(Data excerpts)
****
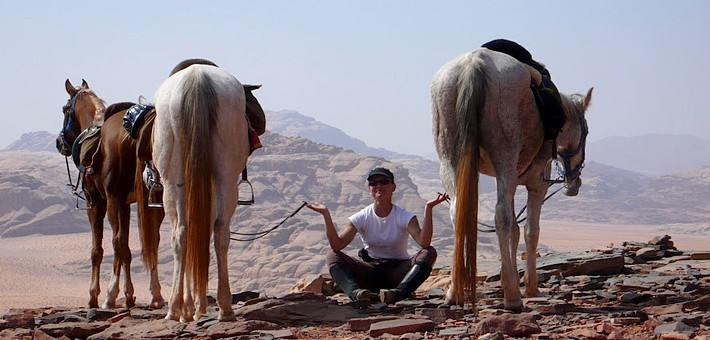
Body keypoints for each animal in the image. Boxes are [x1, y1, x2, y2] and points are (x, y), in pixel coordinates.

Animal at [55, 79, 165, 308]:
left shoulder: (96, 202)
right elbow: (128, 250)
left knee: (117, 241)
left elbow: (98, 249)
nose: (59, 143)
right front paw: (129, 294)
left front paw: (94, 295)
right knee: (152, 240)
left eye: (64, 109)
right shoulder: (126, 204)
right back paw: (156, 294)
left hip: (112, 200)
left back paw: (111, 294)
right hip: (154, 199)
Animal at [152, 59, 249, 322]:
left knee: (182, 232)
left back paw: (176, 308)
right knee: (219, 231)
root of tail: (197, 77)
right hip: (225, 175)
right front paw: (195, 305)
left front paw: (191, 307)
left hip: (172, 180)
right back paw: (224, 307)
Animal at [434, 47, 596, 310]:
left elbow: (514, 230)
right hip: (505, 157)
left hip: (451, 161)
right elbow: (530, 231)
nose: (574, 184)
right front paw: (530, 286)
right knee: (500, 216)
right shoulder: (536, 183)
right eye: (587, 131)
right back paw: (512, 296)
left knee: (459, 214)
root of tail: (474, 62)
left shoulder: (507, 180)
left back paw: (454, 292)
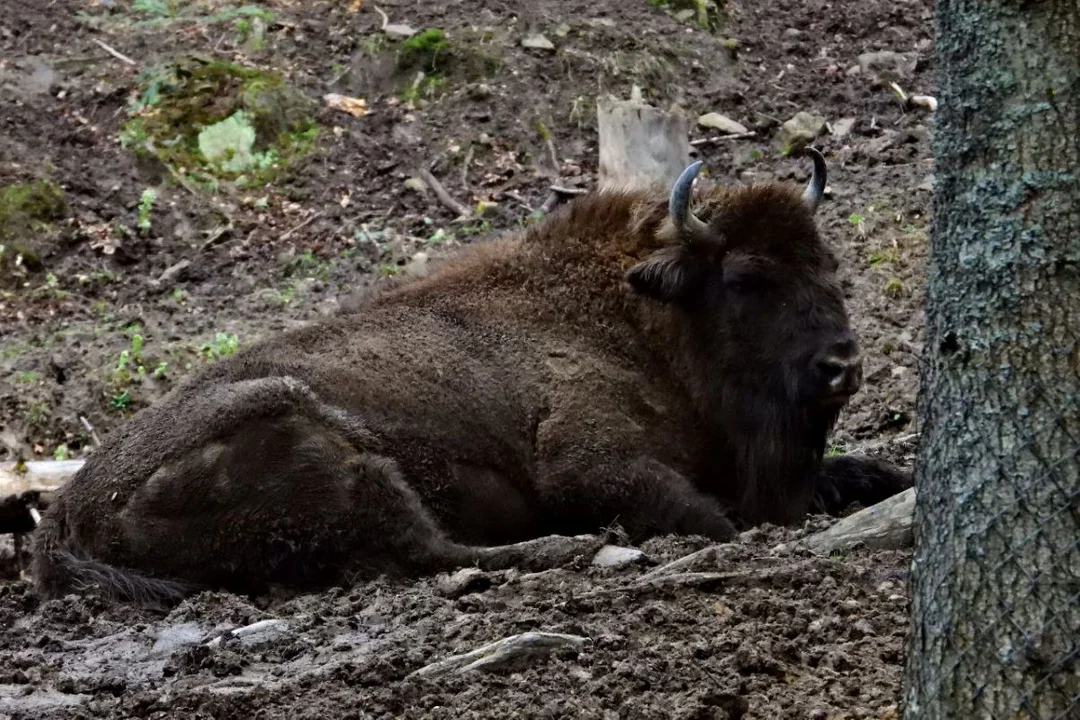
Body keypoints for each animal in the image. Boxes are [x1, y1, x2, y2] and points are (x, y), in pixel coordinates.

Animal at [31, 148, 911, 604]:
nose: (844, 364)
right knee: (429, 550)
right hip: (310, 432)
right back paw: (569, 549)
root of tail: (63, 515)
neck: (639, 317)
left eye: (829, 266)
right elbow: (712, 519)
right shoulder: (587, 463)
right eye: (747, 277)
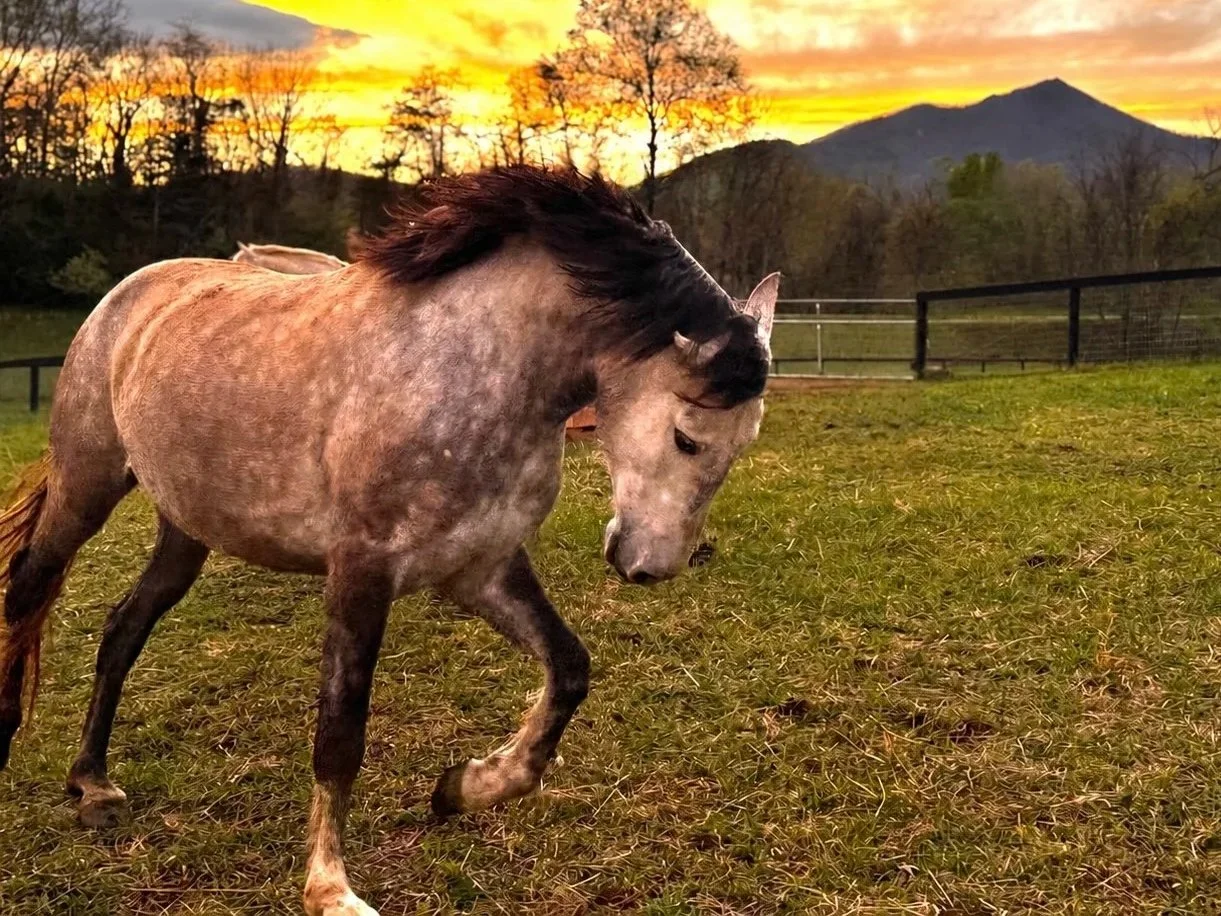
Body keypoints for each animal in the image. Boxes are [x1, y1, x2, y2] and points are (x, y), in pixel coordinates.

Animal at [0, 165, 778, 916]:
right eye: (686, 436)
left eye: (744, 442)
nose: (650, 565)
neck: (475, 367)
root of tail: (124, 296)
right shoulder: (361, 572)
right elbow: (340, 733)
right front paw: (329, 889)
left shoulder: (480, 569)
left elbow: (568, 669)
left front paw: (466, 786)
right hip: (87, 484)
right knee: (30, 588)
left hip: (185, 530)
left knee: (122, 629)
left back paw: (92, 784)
****
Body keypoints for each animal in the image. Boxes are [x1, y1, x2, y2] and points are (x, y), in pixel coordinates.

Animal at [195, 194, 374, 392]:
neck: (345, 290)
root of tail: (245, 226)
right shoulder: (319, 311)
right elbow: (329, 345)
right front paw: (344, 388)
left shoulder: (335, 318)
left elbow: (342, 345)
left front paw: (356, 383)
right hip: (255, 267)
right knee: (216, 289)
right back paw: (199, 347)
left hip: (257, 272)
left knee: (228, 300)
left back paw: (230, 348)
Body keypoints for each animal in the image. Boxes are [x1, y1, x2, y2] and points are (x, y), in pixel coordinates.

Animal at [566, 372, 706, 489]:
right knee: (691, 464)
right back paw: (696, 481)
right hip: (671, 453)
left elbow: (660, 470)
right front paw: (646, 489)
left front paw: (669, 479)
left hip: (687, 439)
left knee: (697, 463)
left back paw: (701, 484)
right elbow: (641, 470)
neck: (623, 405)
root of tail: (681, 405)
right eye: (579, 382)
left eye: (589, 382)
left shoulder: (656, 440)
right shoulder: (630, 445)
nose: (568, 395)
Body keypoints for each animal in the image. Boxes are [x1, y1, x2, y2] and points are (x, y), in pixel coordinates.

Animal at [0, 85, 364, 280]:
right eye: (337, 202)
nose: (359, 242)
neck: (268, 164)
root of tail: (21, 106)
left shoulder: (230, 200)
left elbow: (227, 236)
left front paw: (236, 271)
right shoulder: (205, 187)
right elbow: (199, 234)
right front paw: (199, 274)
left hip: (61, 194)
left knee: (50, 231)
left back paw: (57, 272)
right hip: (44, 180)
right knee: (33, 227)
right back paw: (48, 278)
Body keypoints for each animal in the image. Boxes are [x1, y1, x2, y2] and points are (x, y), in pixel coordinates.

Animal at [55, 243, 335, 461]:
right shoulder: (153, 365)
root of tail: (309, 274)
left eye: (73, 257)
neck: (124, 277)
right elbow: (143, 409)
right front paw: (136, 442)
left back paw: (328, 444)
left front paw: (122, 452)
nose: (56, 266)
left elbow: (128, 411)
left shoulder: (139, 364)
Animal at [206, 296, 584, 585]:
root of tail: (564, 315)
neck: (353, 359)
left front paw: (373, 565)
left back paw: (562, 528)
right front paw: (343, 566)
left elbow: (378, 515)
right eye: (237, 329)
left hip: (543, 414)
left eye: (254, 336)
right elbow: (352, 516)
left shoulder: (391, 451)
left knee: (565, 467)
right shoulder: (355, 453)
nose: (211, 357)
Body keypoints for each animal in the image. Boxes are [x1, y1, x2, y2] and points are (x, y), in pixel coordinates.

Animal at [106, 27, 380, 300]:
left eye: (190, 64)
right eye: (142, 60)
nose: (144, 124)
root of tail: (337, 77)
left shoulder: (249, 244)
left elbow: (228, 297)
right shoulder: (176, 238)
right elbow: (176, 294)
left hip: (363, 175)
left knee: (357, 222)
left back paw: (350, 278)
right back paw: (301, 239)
****
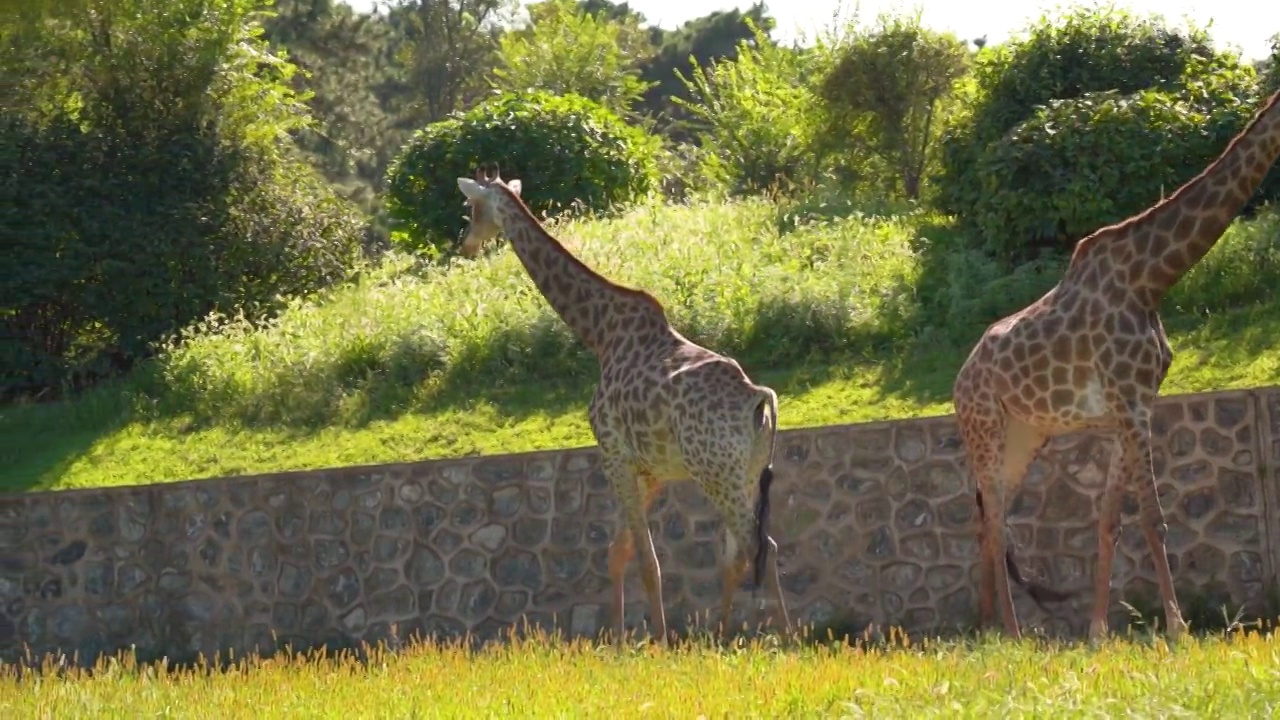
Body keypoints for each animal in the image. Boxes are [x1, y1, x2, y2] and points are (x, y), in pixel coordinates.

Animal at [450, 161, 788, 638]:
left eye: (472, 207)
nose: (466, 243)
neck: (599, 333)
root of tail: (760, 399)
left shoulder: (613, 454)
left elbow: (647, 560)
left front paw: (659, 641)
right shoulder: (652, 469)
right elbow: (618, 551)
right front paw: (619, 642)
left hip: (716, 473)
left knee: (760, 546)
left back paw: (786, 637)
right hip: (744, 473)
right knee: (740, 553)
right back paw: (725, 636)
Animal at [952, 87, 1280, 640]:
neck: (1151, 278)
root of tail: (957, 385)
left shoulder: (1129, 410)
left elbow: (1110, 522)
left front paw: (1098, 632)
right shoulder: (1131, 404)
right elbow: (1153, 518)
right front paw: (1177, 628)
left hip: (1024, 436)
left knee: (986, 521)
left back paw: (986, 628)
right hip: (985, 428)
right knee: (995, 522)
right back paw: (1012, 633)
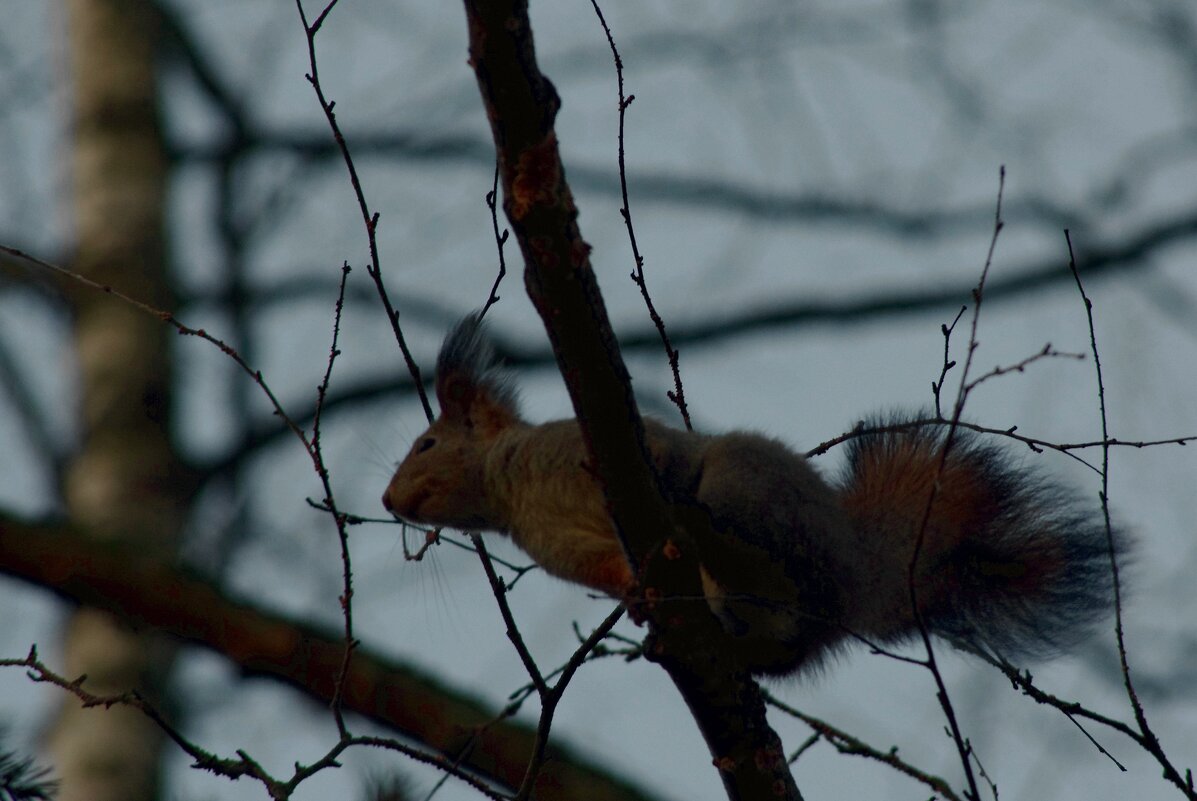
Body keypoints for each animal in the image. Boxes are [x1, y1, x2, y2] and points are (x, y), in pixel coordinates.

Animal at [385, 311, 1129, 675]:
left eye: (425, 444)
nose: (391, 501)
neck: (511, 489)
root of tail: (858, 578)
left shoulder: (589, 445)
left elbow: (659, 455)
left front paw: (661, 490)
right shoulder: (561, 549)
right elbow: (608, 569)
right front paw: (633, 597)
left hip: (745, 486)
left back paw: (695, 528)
****
- _Task statement_:
Scan the records for the word "neck" and copy every line where it is found.

- _Result of the exercise_:
neck: (639, 317)
neck: (475, 367)
neck: (345, 290)
neck: (623, 405)
neck: (268, 164)
neck: (124, 277)
neck: (353, 359)
neck: (599, 333)
neck: (1151, 278)
neck: (511, 489)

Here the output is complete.